Peacocke then turns briefly to theological reflections. God is creator of the world through a timeless relation to it in two ways. God is totally other than the world, its transcendent ground of being. God is also immanent in the world, continuously creating all that is through its inbuilt evolutionary processes. These processes, revealed by the natural sciences, are in fact God’s action in the world, and eventually include the evolution of humanity. Thus, all-that-is is in God, but God is “more” than nature and humanity. The complex interplay of law and chance is itself “written into creation by the creator’s intention and purpose,” to emerge in time by the explorations of nature. Here Peacocke suggests the metaphor of God as a musical composer and nature as God’s composition, perhaps like a rich fugue.

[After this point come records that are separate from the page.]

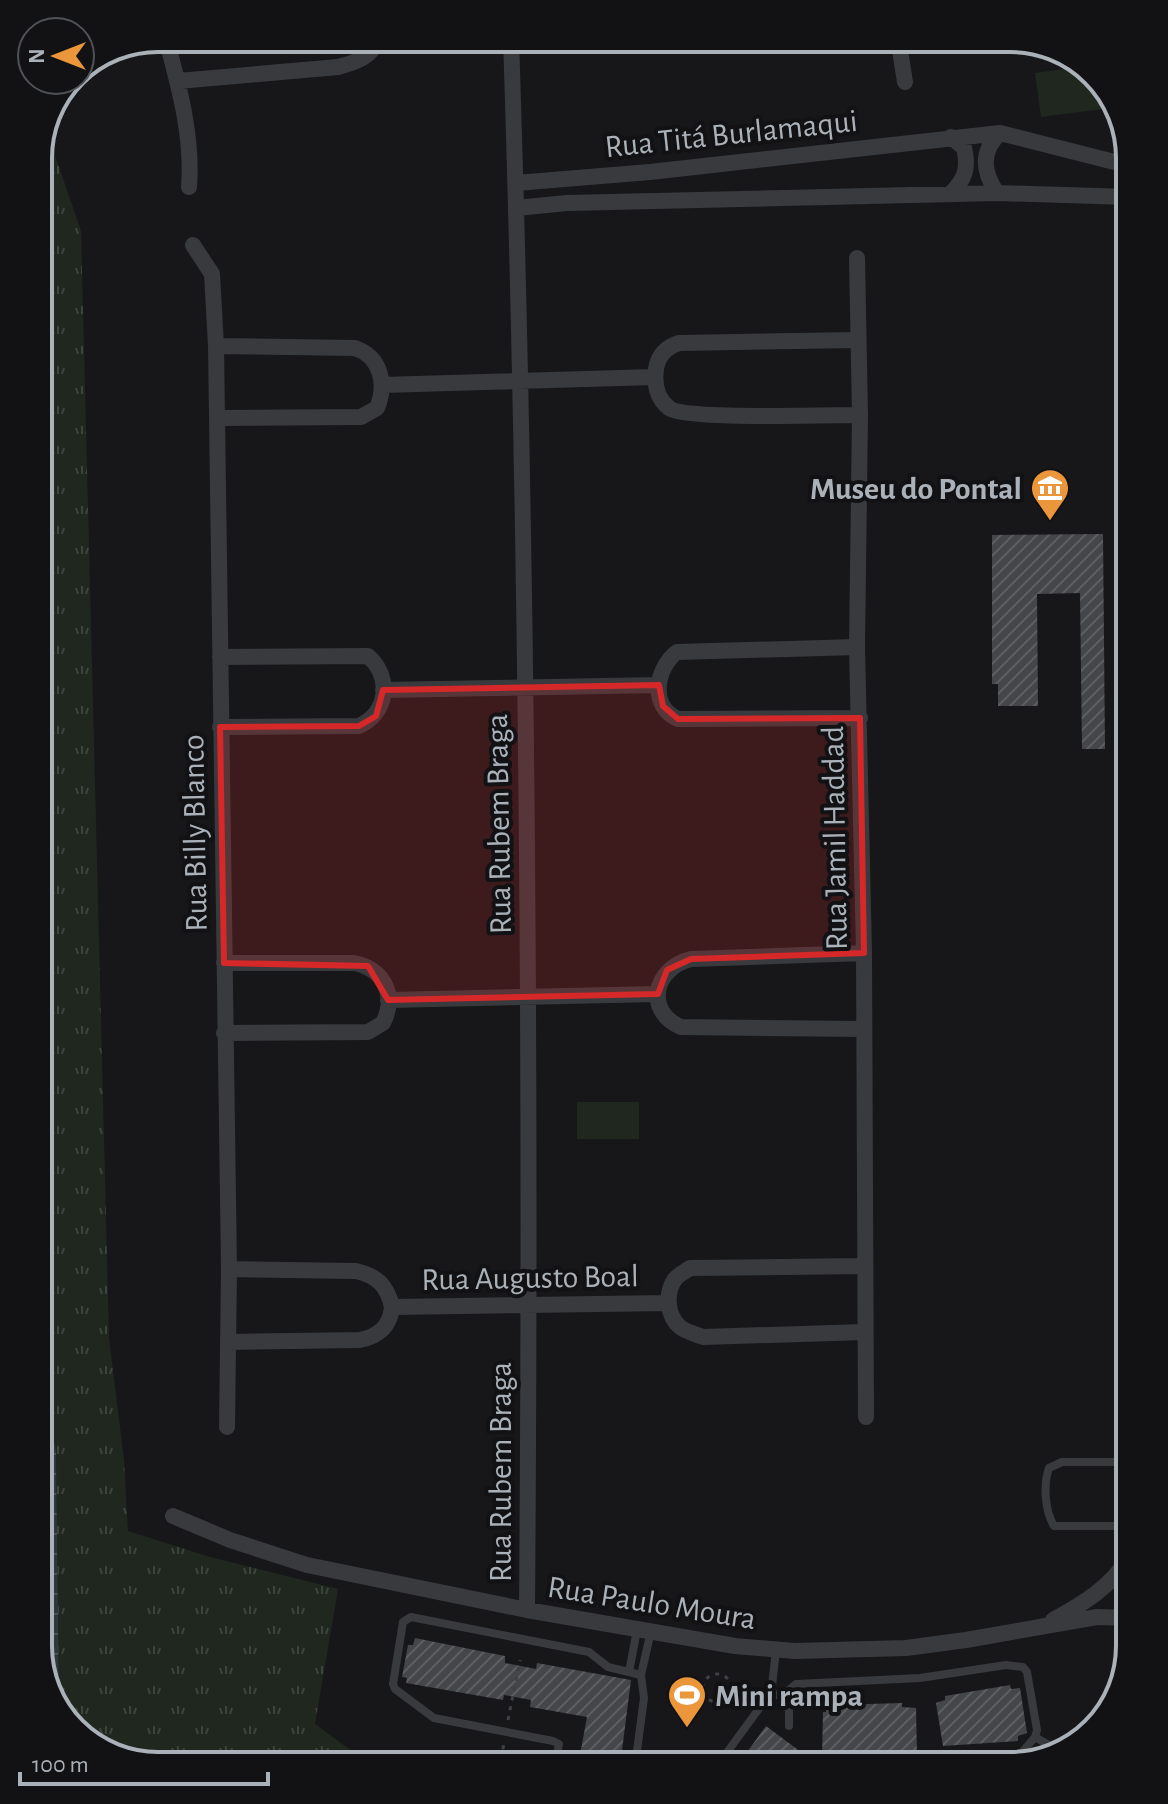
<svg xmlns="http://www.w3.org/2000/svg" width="1168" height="1804" font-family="'Alegreya Sans',sans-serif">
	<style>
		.grass { fill: url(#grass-tufts) }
		.garden { fill: #1f271f }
		.water { fill: url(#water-waves) }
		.building { fill: url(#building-hatch) }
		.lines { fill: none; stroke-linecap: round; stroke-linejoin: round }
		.path { stroke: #3e4145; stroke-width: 3; stroke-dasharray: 4 6; stroke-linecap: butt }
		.lane { stroke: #383a3e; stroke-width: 8 }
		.street { stroke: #383a3e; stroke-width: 16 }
		.marked { fill: #d62828; fill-opacity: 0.2; stroke: #d62828; stroke-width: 6; stroke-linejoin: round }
		.labels { text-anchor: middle; stroke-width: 8; stroke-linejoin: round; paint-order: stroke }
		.street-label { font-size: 32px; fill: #aab1b8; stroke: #121214 }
		.poi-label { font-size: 32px; font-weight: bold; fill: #aab1b8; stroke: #121214; text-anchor: end }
		.rim { fill: none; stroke: #aab1b8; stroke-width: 4 }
	</style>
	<defs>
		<pattern id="grass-tufts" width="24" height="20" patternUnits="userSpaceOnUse" patternTransform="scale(2)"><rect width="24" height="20" fill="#1f271f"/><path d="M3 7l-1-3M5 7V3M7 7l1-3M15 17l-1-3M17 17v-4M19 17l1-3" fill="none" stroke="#3d443d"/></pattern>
		<pattern id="water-waves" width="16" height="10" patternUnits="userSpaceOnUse" patternTransform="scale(2)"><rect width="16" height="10" fill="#2d383d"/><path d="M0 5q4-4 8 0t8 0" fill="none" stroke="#495257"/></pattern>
		<pattern id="building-hatch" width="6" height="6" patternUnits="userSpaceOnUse" patternTransform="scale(2)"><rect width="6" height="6" fill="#444649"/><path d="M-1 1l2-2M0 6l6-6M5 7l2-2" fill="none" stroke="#5c5e61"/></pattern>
	</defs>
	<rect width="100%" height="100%" fill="#171719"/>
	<path class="grass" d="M47 132 81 231 109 1338 124 1460 128 1531 210 1557 338 1589 315 1724 372 1766H151L92 1746 59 1708 56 1450 38 1371V151Z"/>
	<path class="garden" d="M1084 66 1118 107 1041 117 1035 73Z
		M577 1102H639V1139H577Z"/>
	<path class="water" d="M38 1371 56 1450 59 1708 51 1699 38 1646Z"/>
	<path class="building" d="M1103 534 1105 749H1082L1080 593 1037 594 1038 706H998V684H992V535Z
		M415 1638 505 1656V1663L536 1669 537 1663 631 1680 620 1766H578L587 1717 530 1707 531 1700 504 1695 503 1700 406 1683 407 1678 402 1677 408 1645H413Z
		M1010 1685 1011 1689 1020 1688 1027 1733 1018 1736V1741L943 1746 936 1703 945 1700V1696Z
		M902 1703V1707L916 1708 917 1755 822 1757 823 1712H826V1709H833L832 1705Z
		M766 1726 805 1755 797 1766H737Z"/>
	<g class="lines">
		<path class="path" d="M703 1688a14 14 0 1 1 28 0a14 14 0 1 1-28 0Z
			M508 1720 520 1660
			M501 1759 504 1743"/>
		<path class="lane" d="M1130 1526H1054C1045 1511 1043 1485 1049 1468L1062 1462H1130
			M629 1672 637 1630
			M789 1690V1726
			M771 1695 776 1650
			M1035 1737 1054 1748 1068 1749
			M555 1766 559 1744 553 1741 434 1718 395 1689 393 1684 403 1622 411 1617 589 1652 608 1667 641 1675
			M635 1766 644 1698 641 1675 651 1631
			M717 1766 766 1699 789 1690 796 1684 920 1678 1006 1665 1023 1667 1027 1672 1037 1730 1035 1737 1012 1764 998 1766"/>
		<path class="street" d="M166 38C179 87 193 136 189 187
			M511 38C528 562 531 1086 527 1610
			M898 38 905 82
			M178 81 338 67C357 62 372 57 379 38
			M516 183 650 172 1000 133 1130 166
			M997 193C983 172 980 152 1000 133
			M950 194C965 180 969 168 964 148L951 137
			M516 208 567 203 997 193 1130 197
			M193 245 212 274 216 346 229 1269 227 1427
			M857 258 860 415 857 647 864 953 866 1417
			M858 340 679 343C666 347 658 356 656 369 654 384 657 399 669 408 684 420 831 415 860 415
			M216 346 355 348C381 357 387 384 377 408L361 417 217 418
			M382 385 655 377
			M857 647 677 652C656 668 649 706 678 719L860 718
			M220 657 368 656C392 677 388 713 359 726L220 727
			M383 690 659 685
			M224 963H354C384 969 397 995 383 1023L368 1032 224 1033
			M388 1000 658 994
			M863 1029 681 1027C644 1011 654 968 691 959L864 953
			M864 1266 690 1268C686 1271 678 1275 675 1279 665 1293 667 1316 680 1327 686 1332 696 1334 703 1337L864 1332
			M229 1269 356 1271C377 1276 387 1285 392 1307 390 1327 379 1336 360 1340L229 1342
			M392 1307 669 1303
			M173 1516 230 1540 307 1565 527 1610 735 1646 795 1651 906 1648 966 1640 1097 1617 1130 1618
			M1053 1620C1083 1604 1111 1587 1130 1556"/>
	</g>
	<path class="marked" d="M659 685 663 706 678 719 860 718 864 953 691 959 667 970 658 994 388 1000 368 966 224 963 220 727 359 726 376 716 383 690Z"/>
	<defs>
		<g id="museum-pin" transform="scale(2)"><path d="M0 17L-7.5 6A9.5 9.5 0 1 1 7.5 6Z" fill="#ec963c" stroke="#121214"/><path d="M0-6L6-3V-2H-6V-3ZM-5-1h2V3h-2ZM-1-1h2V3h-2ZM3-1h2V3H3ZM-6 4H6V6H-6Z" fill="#fff"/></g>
		<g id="stadium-pin" transform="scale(2)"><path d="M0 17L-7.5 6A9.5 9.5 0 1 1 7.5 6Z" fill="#ec963c" stroke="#121214"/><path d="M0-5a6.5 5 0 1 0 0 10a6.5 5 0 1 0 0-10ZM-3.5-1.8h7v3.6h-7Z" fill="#fff"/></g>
	</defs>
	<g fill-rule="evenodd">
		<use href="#museum-pin" x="1050" y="488"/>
		<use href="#stadium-pin" x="687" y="1695"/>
	</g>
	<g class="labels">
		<g class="street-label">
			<text transform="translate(731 133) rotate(-6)" y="11">Rua Titá Burlamaqui</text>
			<text transform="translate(498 824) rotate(-91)" y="11">Rua Rubem Braga</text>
			<text transform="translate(194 833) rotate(-91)" y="11">Rua Billy Blanco</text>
			<text transform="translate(834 838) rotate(-91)" y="11">Rua Jamil Haddad</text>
			<text transform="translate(530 1277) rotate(-1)" y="11">Rua Augusto Boal</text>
			<text transform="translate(500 1472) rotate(-90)" y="11">Rua Rubem Braga</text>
			<text transform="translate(652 1602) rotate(9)" y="11">Rua Paulo Moura</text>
		</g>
		<g class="poi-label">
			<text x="1022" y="499">Museu do Pontal</text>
			<text x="715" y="1706" text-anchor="start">Mini rampa</text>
		</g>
	</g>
	<path d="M0 0H1168V1804H0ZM158 52H1010A106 106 0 0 1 1116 158V1646A106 106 0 0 1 1010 1752H158A106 106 0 0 1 52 1646V158A106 106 0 0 1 158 52Z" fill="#121214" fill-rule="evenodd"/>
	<path class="rim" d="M158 52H1010A106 106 0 0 1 1116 158V1646A106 106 0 0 1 1010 1752H158A106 106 0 0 1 52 1646V158A106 106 0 0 1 158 52Z"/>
	<g transform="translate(56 56) rotate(270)"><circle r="38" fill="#121214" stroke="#4f5256" stroke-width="2"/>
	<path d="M0-6L14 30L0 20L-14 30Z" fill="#ec963c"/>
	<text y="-12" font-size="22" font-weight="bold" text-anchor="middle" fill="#aab1b8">N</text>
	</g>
	<path d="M20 1772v12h248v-12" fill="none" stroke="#aab1b8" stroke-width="4"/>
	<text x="32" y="1772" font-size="24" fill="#aab1b8" stroke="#121214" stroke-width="6" paint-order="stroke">100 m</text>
</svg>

But does this metaphor carry deistic overtones, as H. Montefiore claims? Not according to D. J. Bartholomew, who sees chance as conducive to the production of a world in which freedom can operate purposefully. Still, the best response to the charge of deism, as Peacocke emphasizes, is to see God’s action as immanent within natural processes. Moreover, as Rustum Roy points out, the interplay of chance and law in nature means that we should accept a similar interplay as characteristic of God’s creativity in human life and society, and we should be critical of belief in a God who “intervenes in the natural nexus for the good or ill of individuals and societies.” Peacocke concludes that just as it takes a stream to have eddies, it is the existence of the universe, flowing as it does towards overall increasing entropy, that is required if there are to be eddies of biological life.